The beer industry is like any other economic enterprise - it comes with wins and losses, predictions and forecasts, and an overall report of health and stability. There's more to beer than cases, kegs, and a cult following. Here's how brews fared and what consumers can continue to expect into the new year.
South of the Border Boom
Mexican imports specifically Corona and Modelo is expected to grow by 17 percent by the end of the year … but why? A different sector of the beer market is claiming more bar taps and retail shelf space. “They get stronger and stronger by the day, as importers like Constellation Brands and Heineken get savvier,” Harry Schuhmacher, editor and publisher of industry publication Beer Business Daily. The appeal of beers like Corona is they are easy to drink, like some U.S.-brewed domestic lagers and pilsners but with an added touch of specialness – there’s something a little more discerning in an imported beer vs. domestic. Diversity in demographics also continues to play a role in the increasing demand for Mexican beers as the country’s Hispanic population grows. Corona Premier will be the company's newest release, and will be marketed as a lower carb alternative to the classic.
The Other Malternatives to Beer
They say there’s an alcoholic beverage for everyone’s preference and taste – you can add spiked soda and fizzy hard seltzers to the list. If fewer calories, lower sugar or carb content is what consumers are looking for, they can find that plus a respectable five percent alcohol content per can in hard seltzers - the perfect drink of choice for health conscious folks or anyone looking for an alternative easy-sipper.
White Claw Hard Seltzer is the newest product line from Mark Anthony Brands – the same company behind the Mike’s Hard line – and debuted three flavors; lime, black cherry, and ruby grapefruit. "Mike’s Hard Lemonade has been meeting the consumer need for refreshing fruit flavors for over 20 years. With the subtle and crisp flavor of White Claw, this new category meets the needs of consumers who were previously not exploring with flavor because there hadn’t been an option for them,” said Phil Rosse, president of Mike's Hard Lemonade Co.

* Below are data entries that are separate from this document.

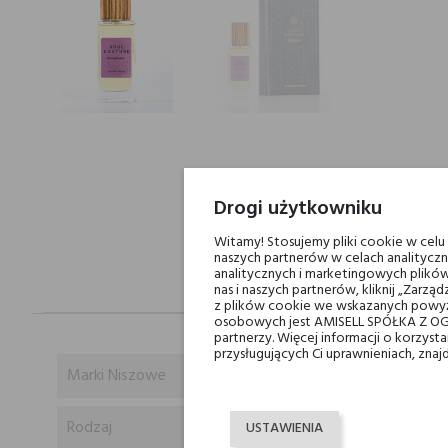
Drogi użytkowniku
Witamy! Stosujemy pliki cookie w cel
naszych partnerów w celach analityczn
analitycznych i marketingowych plików
nas i naszych partnerów, kliknij „Zar
z plików cookie we wskazanych powyż
osobowych jest AMISELL SPÓŁKA Z OG
partnerzy. Więcej informacji o korzys
przysługujących Ci uprawnieniach, znaj
Marki Niszowe
Rodzaj
USTAWIENIA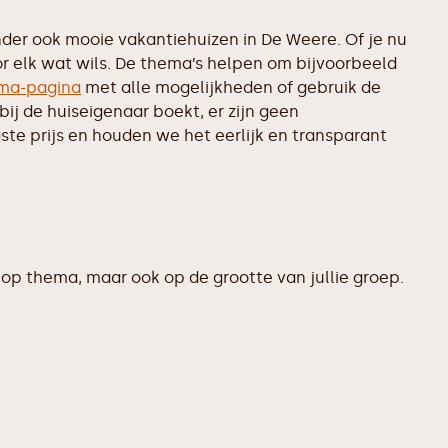
er ook mooie vakantiehuizen in De Weere. Of je nu
or elk wat wils. De thema’s helpen om bijvoorbeeld
ma-pagina
met alle mogelijkheden of gebruik de
ij de huiseigenaar boekt, er zijn geen
te prijs en houden we het eerlijk en transparant
op thema, maar ook op de grootte van jullie groep.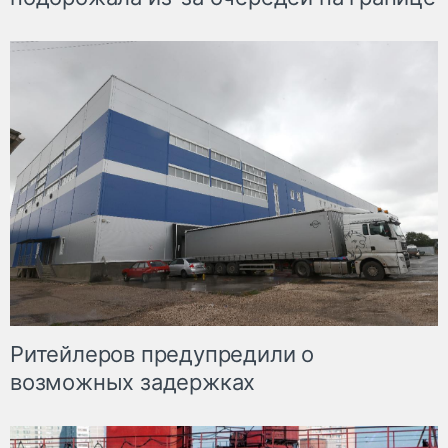
Ритейлеров предупредили о
возможных задержках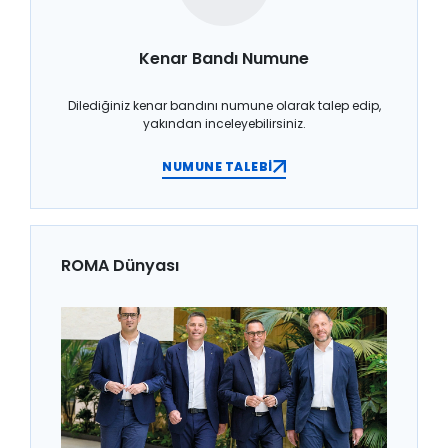
Kenar Bandı Numune
Dilediğiniz kenar bandını numune olarak talep edip,
yakından inceleyebilirsiniz.
NUMUNE TALEBİ
ROMA Dünyası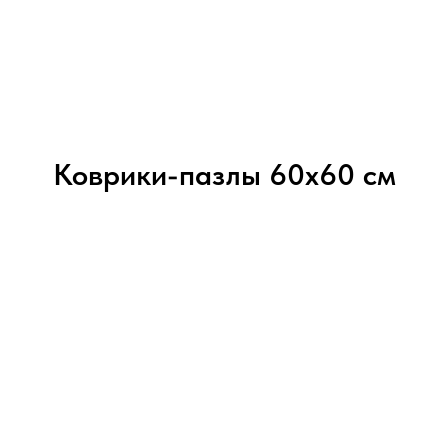
Коврики-пазлы 60х60 см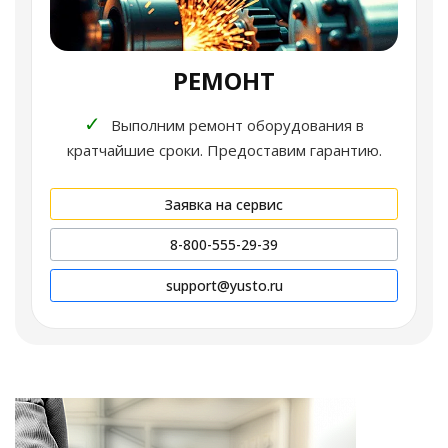
РЕМОНТ
✓
Выполним ремонт оборудования в
кратчайшие сроки. Предоставим гарантию.
Заявка на сервис
8-800-555-29-39
support@yusto.ru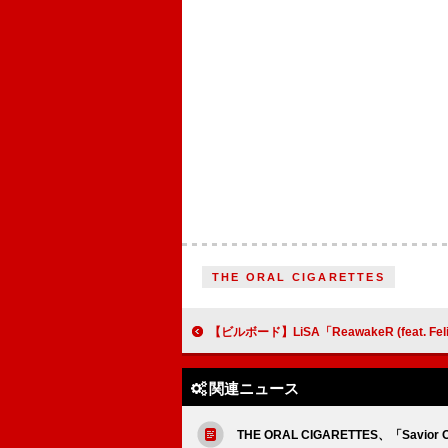
THE ORAL CIGARETTES
【ビルボード】LiSA「ReawakeR (feat. Felix of Stray Kids)」が5冠 コーチ
関連ニュース
THE ORAL CIGARETTES、「Savio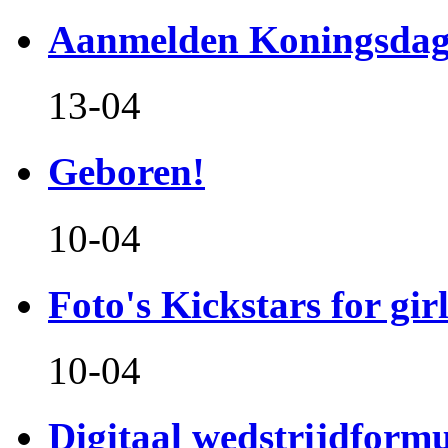
Aanmelden Koningsdag
13-04
Geboren!
10-04
Foto's Kickstars for girl
10-04
Digitaal wedstrijdform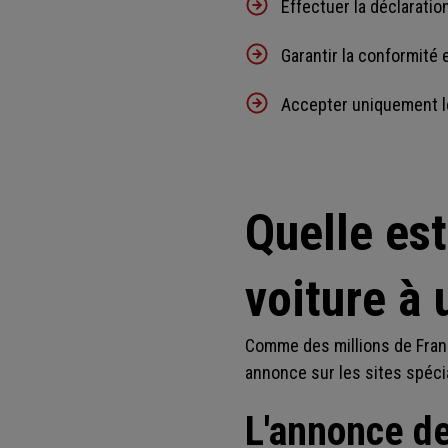
Effectuer la déclaratio
Garantir la conformité 
Accepter uniquement les
Quelle es
voiture à 
Comme des millions de Franç
annonce sur les sites spéci
L'annonce de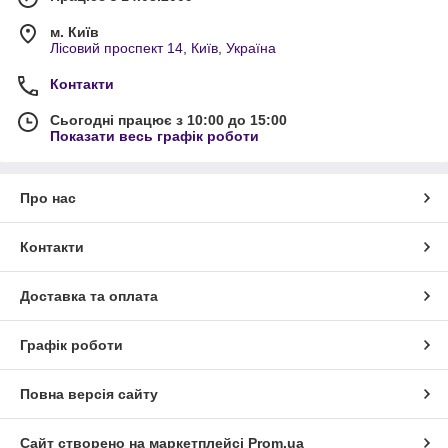
м. Київ
Лісовий проспект 14, Київ, Україна
Контакти
Сьогодні працює з 10:00 до 15:00
Показати весь графік роботи
Про нас
Контакти
Доставка та оплата
Графік роботи
Повна версія сайту
Сайт створено на маркетплейсі
Prom.ua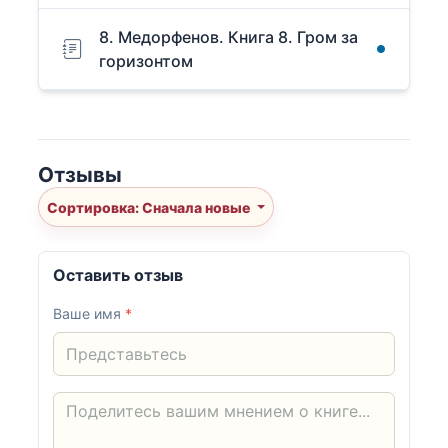
8. Медорфенов. Книга 8. Гром за
горизонтом
Отзывы
Сортировка: Сначала новые
Оставить отзыв
Ваше имя
*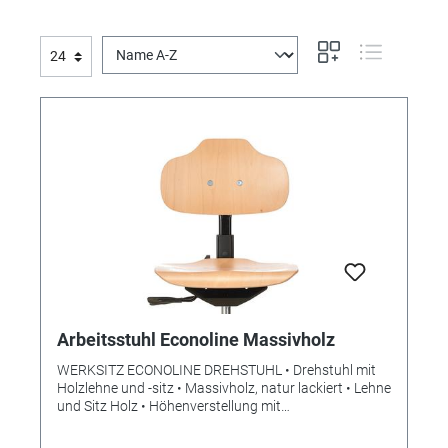
Arbeitsstuhl Econoline Massivholz
WERKSITZ ECONOLINE DREHSTUHL • Drehstuhl mit
Holzlehne und -sitz • Massivholz, natur lackiert • Lehne
und Sitz Holz • Höhenverstellung mit
Sicherheitsgasfeder • Kunststoff-Fußkreuz mit Rollen
• Sitz und Lehne: Buche Massivholz • Fußkreuz ca. Ø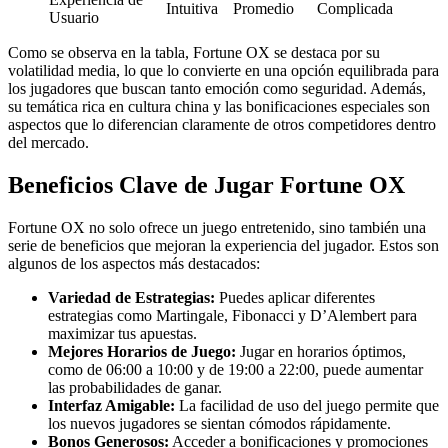
Intuitiva
Promedio
Complicada
Usuario
Como se observa en la tabla, Fortune OX se destaca por su
volatilidad media, lo que lo convierte en una opción equilibrada para
los jugadores que buscan tanto emoción como seguridad. Además,
su temática rica en cultura china y las bonificaciones especiales son
aspectos que lo diferencian claramente de otros competidores dentro
del mercado.
Beneficios Clave de Jugar Fortune OX
Fortune OX no solo ofrece un juego entretenido, sino también una
serie de beneficios que mejoran la experiencia del jugador. Estos son
algunos de los aspectos más destacados:
Variedad de Estrategias:
Puedes aplicar diferentes
estrategias como Martingale, Fibonacci y D’Alembert para
maximizar tus apuestas.
Mejores Horarios de Juego:
Jugar en horarios óptimos,
como de 06:00 a 10:00 y de 19:00 a 22:00, puede aumentar
las probabilidades de ganar.
Interfaz Amigable:
La facilidad de uso del juego permite que
los nuevos jugadores se sientan cómodos rápidamente.
Bonos Generosos:
Acceder a bonificaciones y promociones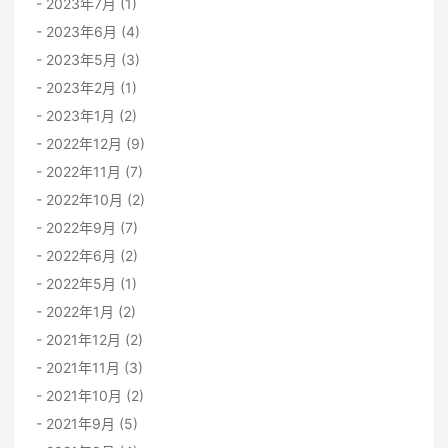
2023年7月 (1)
2023年6月 (4)
2023年5月 (3)
2023年2月 (1)
2023年1月 (2)
2022年12月 (9)
2022年11月 (7)
2022年10月 (2)
2022年9月 (7)
2022年6月 (2)
2022年5月 (1)
2022年1月 (2)
2021年12月 (2)
2021年11月 (3)
2021年10月 (2)
2021年9月 (5)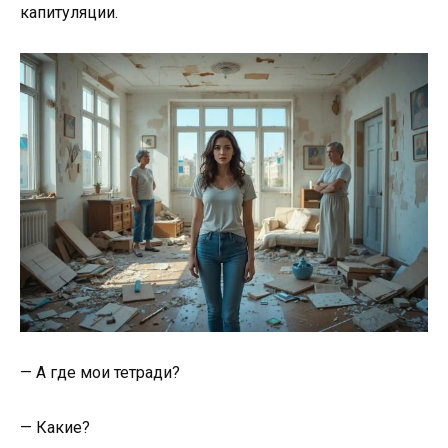
капитуляции.
— А где мои тетради?
— Какие?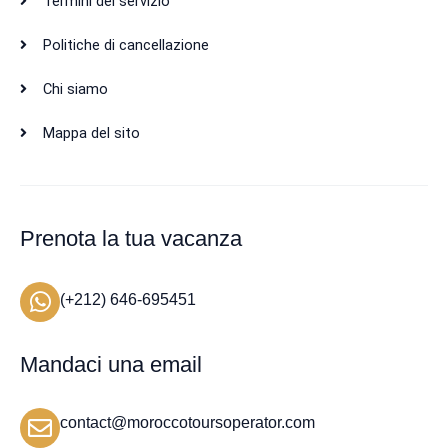
Termini del servizio
Politiche di cancellazione
Chi siamo
Mappa del sito
Prenota la tua vacanza
(+212) 646-695451
Mandaci una email
contact@moroccotoursoperator.com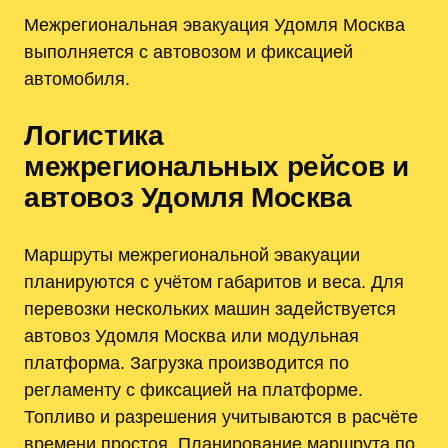
Межрегиональная эвакуация Удомля Москва
выполняется с автовозом и фиксацией
автомобиля.
Логистика
межрегиональных рейсов и
автовоз Удомля Москва
Маршруты межрегиональной эвакуации
планируются с учётом габаритов и веса. Для
перевозки нескольких машин задействуется
автовоз Удомля Москва или модульная
платформа. Загрузка производится по
регламенту с фиксацией на платформе.
Топливо и разрешения учитываются в расчёте
времени простоя. Планирование маршрута по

Hard sodas alone racked up $116 million in sales in 2015 alone – official industry numbers for 2016 should show an increase in both revenue and consumption. Riffs on iconic flavors like root beer, orange, ginger ale, and cherry cola piqued the interest of consumers looking to quench nostalgia with a sweet sip of memories and again, proved the point that there is an alcoholic beverage for nearly every kind of drinker. And, every kind of consumer wants variety, which is supported by the massive 57 percent increase in flavored malt beverage growth between 2010 and 2015. Henry's Hard Grape - plus a line of its own hard seltzers - will be on the horizon in early 2017.
There’s Always Next Year – What Fell Flat
And while Miller Lite continues to be an all-American favorite in the domestic category, it was challenged in the on-premise setting in bars and restaurants. That means consumers are expanding their horizons and ordering beverages other than classic standby brands - especially where domestic is concerned - when dining out. Imported and craft beer offerings continue to take up taplines and happy hours menus, while Miller Lite sales declined over the year. National ad campaigns that began last month will remind consumers that the iconic lager has won four gold medals at the Brewers Association World Beer Cup, the recent gold coming in 2016's competition, where it won a gold medal from among 22 entries in the American-style light lager category.
Economy beer brands vying for a bigger piece of the pie as well, with labels like Milwaukee’s Best investing in new branding, while increasing alcohol content to combat the sales slump.